- _SEITENAUSZUG_:
^^^^

Auslieferung eines Deserteurs der sowjetischen Armee durch deutsche Behörden
der Abgeordneten Andrea Lederer und der Gruppe der PDS/Linke Liste
Vorbemerkung
Nach Presseberichten wurde der sowjetische Flüchtling Arunas Klajpeda aus Litauen, der Ende April desertierte, vom bundesdeutschen Grenzschutz der polnischen Grenzpolizei übergeben. Von dort wurde er in die UdSSR gebracht. Ihm droht die Todesstrafe.
Wir fragen die Bundesregierung:
Fragen4
Auf welcher rechtlichen Grundlage wurde der um Asyl nachsuchende Flüchtling der polnischen Grenzpolizei übergeben?
In welcher Weise wurde das Asylersuchen des Flüchtlings vom deutschen Grenzschutz überprüft?
Unter welchen Bedingungen und für welchen Personenkreis sieht das Abkommen über den Transit der sowjetischen Truppen die Auslieferung sowjetischer Deserteure seitens bundesdeutscher Behörden vor? Auf welcher rechtlichen Grundlage geschieht dies?
Welche Informationen besitzt die Bundesregierung über den Verbleib von Arunas Klajpeda?

^^^^

- _BEREITGESTELLTE ANGABEN_:
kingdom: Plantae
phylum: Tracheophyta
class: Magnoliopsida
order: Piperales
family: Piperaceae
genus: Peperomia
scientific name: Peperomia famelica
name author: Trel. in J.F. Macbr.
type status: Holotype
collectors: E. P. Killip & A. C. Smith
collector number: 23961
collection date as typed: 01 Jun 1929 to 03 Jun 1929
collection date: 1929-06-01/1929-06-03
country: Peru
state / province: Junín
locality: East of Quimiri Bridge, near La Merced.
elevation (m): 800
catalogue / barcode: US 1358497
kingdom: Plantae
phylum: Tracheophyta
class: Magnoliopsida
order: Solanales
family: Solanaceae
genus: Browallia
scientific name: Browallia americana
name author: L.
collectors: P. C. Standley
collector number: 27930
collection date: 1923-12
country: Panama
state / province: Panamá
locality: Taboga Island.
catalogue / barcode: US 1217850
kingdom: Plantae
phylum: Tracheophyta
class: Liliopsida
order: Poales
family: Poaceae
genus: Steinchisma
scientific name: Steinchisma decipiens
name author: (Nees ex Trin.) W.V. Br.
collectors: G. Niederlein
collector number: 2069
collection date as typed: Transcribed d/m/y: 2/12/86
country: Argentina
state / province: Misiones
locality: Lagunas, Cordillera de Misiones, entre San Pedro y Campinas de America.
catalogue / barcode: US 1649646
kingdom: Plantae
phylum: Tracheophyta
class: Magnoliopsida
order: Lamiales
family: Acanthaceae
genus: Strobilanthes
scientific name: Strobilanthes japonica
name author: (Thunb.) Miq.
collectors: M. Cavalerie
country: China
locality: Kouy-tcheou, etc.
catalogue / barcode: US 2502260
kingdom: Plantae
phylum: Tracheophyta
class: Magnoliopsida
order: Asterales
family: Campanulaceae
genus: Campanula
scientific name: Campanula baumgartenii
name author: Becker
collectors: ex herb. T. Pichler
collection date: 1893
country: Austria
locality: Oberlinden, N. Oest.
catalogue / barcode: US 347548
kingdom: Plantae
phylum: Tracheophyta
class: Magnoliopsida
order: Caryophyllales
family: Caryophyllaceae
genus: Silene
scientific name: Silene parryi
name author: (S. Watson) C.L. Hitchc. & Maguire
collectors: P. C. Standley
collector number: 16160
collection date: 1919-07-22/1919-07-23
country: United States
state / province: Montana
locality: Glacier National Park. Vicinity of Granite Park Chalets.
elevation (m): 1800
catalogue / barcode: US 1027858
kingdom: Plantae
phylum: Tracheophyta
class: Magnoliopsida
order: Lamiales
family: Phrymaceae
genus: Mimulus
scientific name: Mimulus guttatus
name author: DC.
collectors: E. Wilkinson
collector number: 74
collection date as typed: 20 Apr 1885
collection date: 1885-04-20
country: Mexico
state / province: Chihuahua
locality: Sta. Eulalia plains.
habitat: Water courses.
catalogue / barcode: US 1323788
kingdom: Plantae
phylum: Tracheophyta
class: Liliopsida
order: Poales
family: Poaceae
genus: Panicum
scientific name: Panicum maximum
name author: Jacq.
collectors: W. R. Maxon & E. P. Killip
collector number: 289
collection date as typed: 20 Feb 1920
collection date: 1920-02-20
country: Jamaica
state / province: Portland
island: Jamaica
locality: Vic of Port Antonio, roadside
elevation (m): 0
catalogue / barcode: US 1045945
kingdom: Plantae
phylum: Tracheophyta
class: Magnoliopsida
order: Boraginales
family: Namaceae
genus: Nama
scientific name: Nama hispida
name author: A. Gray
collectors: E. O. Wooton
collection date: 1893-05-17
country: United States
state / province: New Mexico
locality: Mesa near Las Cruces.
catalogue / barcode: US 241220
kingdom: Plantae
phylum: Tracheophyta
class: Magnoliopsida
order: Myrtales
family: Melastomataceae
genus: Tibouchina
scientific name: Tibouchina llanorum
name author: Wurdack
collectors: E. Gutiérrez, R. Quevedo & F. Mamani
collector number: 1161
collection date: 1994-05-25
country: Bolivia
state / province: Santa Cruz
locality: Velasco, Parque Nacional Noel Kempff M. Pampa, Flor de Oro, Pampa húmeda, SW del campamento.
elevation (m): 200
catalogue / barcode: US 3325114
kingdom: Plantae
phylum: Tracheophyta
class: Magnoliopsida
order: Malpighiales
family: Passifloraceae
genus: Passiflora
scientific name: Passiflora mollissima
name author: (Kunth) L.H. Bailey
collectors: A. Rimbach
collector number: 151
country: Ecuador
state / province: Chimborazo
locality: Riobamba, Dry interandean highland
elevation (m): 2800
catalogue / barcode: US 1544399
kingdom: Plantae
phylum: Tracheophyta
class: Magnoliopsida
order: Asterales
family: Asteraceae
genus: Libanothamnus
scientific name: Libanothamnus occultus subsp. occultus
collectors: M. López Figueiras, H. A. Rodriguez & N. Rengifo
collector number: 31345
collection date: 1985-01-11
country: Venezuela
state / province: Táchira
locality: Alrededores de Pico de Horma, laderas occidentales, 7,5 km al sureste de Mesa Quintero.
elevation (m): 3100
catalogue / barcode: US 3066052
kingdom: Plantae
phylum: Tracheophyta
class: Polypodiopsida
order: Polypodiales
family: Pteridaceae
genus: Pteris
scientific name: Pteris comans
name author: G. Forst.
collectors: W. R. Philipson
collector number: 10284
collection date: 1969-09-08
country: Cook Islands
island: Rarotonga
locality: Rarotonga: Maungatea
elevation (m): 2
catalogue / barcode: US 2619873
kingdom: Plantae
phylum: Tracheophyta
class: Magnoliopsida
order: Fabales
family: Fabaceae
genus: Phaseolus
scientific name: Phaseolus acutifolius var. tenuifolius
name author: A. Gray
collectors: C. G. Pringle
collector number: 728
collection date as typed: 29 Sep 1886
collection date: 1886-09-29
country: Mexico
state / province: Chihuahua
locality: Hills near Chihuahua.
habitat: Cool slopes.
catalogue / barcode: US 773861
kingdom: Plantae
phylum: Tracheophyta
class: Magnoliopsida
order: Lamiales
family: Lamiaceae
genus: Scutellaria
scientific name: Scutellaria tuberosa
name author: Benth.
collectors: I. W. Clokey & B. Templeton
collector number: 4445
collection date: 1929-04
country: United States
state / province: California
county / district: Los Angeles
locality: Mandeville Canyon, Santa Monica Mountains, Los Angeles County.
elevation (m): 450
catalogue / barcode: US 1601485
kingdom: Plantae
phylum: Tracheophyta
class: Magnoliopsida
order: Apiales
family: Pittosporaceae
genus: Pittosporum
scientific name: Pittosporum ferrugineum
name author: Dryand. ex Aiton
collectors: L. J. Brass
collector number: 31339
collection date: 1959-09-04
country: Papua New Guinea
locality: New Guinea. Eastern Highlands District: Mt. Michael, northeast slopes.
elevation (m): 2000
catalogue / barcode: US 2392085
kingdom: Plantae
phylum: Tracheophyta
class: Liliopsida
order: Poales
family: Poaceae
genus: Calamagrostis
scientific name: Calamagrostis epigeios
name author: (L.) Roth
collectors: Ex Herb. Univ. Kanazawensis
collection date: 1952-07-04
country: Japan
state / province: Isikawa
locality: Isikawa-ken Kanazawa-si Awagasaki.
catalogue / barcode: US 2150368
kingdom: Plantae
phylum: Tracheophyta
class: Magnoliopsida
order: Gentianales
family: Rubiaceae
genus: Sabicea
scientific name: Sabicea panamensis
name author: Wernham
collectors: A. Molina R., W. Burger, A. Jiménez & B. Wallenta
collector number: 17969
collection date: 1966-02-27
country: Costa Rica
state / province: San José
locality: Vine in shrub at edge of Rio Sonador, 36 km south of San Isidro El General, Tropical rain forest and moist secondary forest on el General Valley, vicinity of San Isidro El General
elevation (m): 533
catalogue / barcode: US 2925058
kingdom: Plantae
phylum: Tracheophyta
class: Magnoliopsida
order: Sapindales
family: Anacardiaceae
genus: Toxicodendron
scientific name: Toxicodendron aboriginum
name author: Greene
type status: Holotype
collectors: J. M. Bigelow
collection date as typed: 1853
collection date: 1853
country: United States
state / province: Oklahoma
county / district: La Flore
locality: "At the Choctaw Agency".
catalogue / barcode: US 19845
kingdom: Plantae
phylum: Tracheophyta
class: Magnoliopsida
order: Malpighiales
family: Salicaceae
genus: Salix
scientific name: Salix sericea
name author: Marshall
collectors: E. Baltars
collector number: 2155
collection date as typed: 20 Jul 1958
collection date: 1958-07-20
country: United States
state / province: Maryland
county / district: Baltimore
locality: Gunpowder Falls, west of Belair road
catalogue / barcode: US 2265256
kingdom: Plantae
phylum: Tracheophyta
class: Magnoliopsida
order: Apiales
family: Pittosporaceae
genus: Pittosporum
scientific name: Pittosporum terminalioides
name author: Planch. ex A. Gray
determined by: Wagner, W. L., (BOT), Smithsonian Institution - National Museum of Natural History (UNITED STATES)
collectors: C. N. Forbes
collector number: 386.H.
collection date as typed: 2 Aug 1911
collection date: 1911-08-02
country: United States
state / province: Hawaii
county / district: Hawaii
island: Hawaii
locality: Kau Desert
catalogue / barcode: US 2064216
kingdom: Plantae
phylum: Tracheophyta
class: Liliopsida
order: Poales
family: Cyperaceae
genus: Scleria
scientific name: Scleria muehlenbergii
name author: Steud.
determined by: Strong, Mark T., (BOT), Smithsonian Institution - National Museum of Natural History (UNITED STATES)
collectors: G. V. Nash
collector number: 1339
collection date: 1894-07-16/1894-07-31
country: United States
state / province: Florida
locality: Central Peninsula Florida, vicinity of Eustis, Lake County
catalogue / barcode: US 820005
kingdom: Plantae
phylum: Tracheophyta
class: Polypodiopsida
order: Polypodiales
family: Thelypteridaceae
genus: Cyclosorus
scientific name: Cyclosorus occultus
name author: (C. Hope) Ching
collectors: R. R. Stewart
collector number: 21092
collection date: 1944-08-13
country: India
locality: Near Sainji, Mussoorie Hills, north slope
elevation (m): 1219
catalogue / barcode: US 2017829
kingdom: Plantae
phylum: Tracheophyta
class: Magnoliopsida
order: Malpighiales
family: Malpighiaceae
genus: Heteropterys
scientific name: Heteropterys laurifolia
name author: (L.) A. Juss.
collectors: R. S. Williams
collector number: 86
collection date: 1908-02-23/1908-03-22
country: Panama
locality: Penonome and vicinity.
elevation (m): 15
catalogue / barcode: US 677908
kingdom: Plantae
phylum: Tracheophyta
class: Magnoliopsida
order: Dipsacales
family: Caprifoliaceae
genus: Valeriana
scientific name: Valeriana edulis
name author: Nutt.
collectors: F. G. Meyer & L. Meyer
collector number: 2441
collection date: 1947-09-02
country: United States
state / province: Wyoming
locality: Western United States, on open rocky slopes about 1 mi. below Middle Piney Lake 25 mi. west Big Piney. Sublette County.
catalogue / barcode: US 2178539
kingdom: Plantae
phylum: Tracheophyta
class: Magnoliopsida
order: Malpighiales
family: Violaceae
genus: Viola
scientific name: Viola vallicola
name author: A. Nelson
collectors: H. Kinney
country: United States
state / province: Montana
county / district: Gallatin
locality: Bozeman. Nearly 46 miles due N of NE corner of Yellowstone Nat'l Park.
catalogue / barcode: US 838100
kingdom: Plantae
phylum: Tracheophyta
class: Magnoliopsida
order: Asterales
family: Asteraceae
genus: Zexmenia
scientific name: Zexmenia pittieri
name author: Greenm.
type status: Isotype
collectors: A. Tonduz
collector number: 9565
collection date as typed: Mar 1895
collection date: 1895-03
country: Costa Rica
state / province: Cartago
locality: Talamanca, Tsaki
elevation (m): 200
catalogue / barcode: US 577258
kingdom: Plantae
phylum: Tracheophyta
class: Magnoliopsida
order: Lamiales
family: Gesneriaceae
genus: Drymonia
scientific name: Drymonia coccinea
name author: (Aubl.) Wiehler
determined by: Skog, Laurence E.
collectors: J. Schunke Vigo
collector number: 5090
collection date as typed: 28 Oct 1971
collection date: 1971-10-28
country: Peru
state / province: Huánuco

^^^^

- _AUFGABE_:
Aktualisieren Sie den Abschnitt der Anfrage zwischen „Wir fragen die“ und „deutschen Grenzschutz überprüft?“, beide eingeschlossen, indem Sie „Grenzschutz“ durch „Bundesgrenzschutz“ ersetzen, und geben Sie ihn vollständig wieder. Stützen Sie sich ausschließlich auf die Anfrage.

- _LÖSUNG_:
Wir fragen die Bundesregierung:
Fragen4
Auf welcher rechtlichen Grundlage wurde der um Asyl nachsuchende Flüchtling der polnischen Grenzpolizei übergeben?
In welcher Weise wurde das Asylersuchen des Flüchtlings vom deutschen Bundesgrenzschutz überprüft?